Do mesmo modo, recomenda-se, ainda, o registro de ponto do horário de entrada e saída, bem como do horário de intervalo, que não deve ser inferior à uma hora ou superior a duas horas diárias.
Lembre-se que a jornada contratual deve ser limitada a 44 horas semanais, ou seja, pode-se adotar a jornada de 8 horas diárias de segunda a sexta e 4 horas aos sábados.
Embora a lei não seja expressa no que tange ao doméstico, pensamos que é possível a celebração de um acordo individual de trabalho entre empregado e empregador, por escrito, prevendo compensação de jornada, como disposto no art. 59, caput, da CLT, combinado com o inciso I, da Súmula 85, do TST.
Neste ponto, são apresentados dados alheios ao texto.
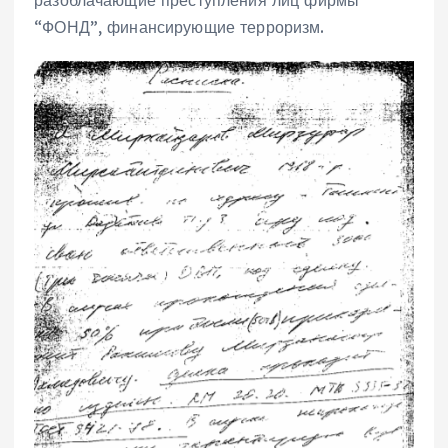
“ФОНД”, финансирующие терроризм.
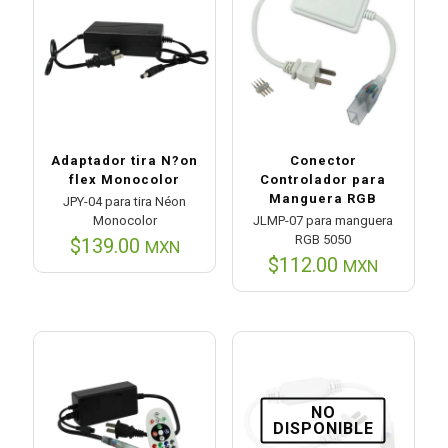
Adaptador tira N?on
Conector
flex Monocolor
Controlador para
Manguera RGB
JPY-04 para tira Néon
Monocolor
JLMP-07 para manguera
RGB 5050
$
139.00
MXN
$
112.00
MXN
NO
DISPONIBLE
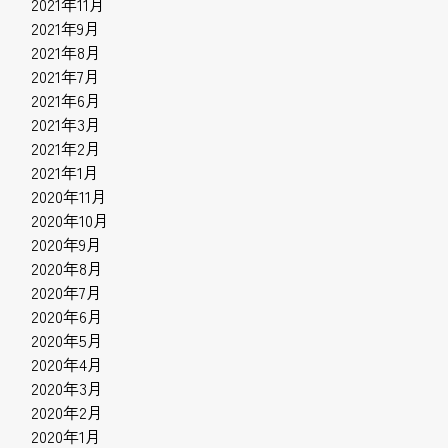
2021年11月
2021年9月
2021年8月
2021年7月
2021年6月
2021年3月
2021年2月
2021年1月
2020年11月
2020年10月
2020年9月
2020年8月
2020年7月
2020年6月
2020年5月
2020年4月
2020年3月
2020年2月
2020年1月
Dessa forma, ao invés do empregado trabalhar aos sábados, compensa-se 04 horas durante a semana, aumentando a jornada, proporcionalmente, de segunda a sexta. A jornada semanal não deverá ultrapassar 44 horas e o limite diário, incluindo a compensação e as horas extras, não pode superar 10 horas.
No entanto, questionamentos poderão surgir na direção de que a referida compensação somente é possível mediante acordo ou convenção coletiva de trabalho. Logo, o mais prudente é aguardar o posicionamento do Ministério do Trabalho e Emprego.
Cabe ressaltar de igual modo que é vedada a redução de salário e benefícios, inclusive em eventual nova contratação do mesmo empregado. Esse direito já era previsto anteriormente a Emenda Constitucional 72.
Por fim, cumpre asseverar que algumas questões precisam ser tratadas com muito cuidado, como é o caso dos cuidadores de idosos e das babás, que dormem na residência dos empregadores. O importante é não deixar margem para dúvidas ou incertezas quanto aos períodos que ocorrem a prestação de serviços e os períodos de descanso. Os horários devem constar nos livros de ponto ou outro meio eficaz de fazer o controle da jornada.
O que se espera é que tais questões sejam regulamentadas em breve e de forma simplificada, primeiro por parte das prometidas regulamentações a serem feitas pelo Governo Federal, e depois entre os sindicados de empregadores e de empregados, vez que consta como direito da categoria o “reconhecimento das convenções e acordos coletivos de trabalho.”
Da Conclusão.
Com o passar do tempo tornou-se necessário equiparar os empregados domésticos aos demais trabalhadores urbanos e rurais, até pela garantia de isonomia constitucional, prevista no artigo 5º.
Contudo, devem ser levadas em consideração as peculiaridades da relação de emprego do doméstico, a fim de se evitar maiores prejuízos ao empregador e ao empregado.
Espera-se, portanto, que o Governo Federal amenize os custos decorrentes, desonerando a folha de pagamento, possibilitando a contratação e o cumprimento dos direitos conquistados pelos empregados domésticos.